*** EXTRAIT À EXAMINER ***

"Le problème principal, ce sont les
systèmes culturels de ce monde, qui sont tellement
différents"
Anton Schneider, directeur de Boston Consulting
La pub n'est pas une nouvelle culture, c'est l'anti-culture
par excellence. La culture, plus on la fréquente tôt,
plus on devient un adulte autonome. La pub, plus on y est soumis
tôt, plus on en devient un adepte "accroc". C'est pourquoi, la
pub est doublement régressive car elle ne peut être
efficace qu'en visant les fantasmes, les pulsions de tout un chacun
et parce que pour infantiliser les adultes autant commencer par les
enfants. Les marques tentent ainsi de fidéliser les enfants
avant l'âge de deux ans. Ce dressage des plus petits n'a rien
en soi de naturel ou de légitime : il y a encore vingt ans, il
était interdit, en France, d'utiliser directement des gosses
pour vendre des produits et il est toujours interdit, en
Grèce, de passer des pubs pour des jouets aux heures où
ils sont devant la télé...

*** DONNÉES ***

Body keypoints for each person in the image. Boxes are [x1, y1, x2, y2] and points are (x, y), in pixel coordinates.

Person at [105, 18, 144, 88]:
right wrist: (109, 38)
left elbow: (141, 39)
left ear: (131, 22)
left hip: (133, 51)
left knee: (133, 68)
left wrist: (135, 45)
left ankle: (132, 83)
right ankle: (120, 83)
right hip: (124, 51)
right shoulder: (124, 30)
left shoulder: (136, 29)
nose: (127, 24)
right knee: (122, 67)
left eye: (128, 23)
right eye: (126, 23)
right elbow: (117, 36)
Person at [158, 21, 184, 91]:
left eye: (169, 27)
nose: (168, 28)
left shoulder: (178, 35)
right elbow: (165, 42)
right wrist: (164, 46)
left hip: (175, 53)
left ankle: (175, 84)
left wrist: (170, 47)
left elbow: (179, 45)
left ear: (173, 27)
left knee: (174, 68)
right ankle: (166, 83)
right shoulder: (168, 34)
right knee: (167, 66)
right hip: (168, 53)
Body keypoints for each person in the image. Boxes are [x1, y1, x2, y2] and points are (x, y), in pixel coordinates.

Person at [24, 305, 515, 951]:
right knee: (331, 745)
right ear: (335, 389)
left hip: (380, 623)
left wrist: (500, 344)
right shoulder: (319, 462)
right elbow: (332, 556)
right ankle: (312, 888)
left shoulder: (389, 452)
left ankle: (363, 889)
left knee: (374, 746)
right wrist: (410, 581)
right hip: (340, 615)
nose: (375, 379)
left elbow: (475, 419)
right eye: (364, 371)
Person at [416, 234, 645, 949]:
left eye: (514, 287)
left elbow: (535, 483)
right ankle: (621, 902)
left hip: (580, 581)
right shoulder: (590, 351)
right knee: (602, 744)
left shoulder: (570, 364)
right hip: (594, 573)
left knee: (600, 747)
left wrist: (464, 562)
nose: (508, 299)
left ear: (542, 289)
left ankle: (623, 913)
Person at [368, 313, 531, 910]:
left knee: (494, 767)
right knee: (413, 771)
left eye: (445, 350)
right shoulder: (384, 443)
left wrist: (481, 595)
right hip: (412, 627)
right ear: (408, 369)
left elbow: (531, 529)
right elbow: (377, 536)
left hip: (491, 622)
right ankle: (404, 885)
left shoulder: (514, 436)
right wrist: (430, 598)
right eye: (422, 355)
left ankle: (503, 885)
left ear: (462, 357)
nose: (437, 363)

***

» **À FAIRE**:
Relevez tous les mots que le passage sur la publicité utilise pour parler des enfants, sans compter les pronoms ni les répétitions.

» **VOTRE RÉPONSE**:
enfants ; plus petits ; gosses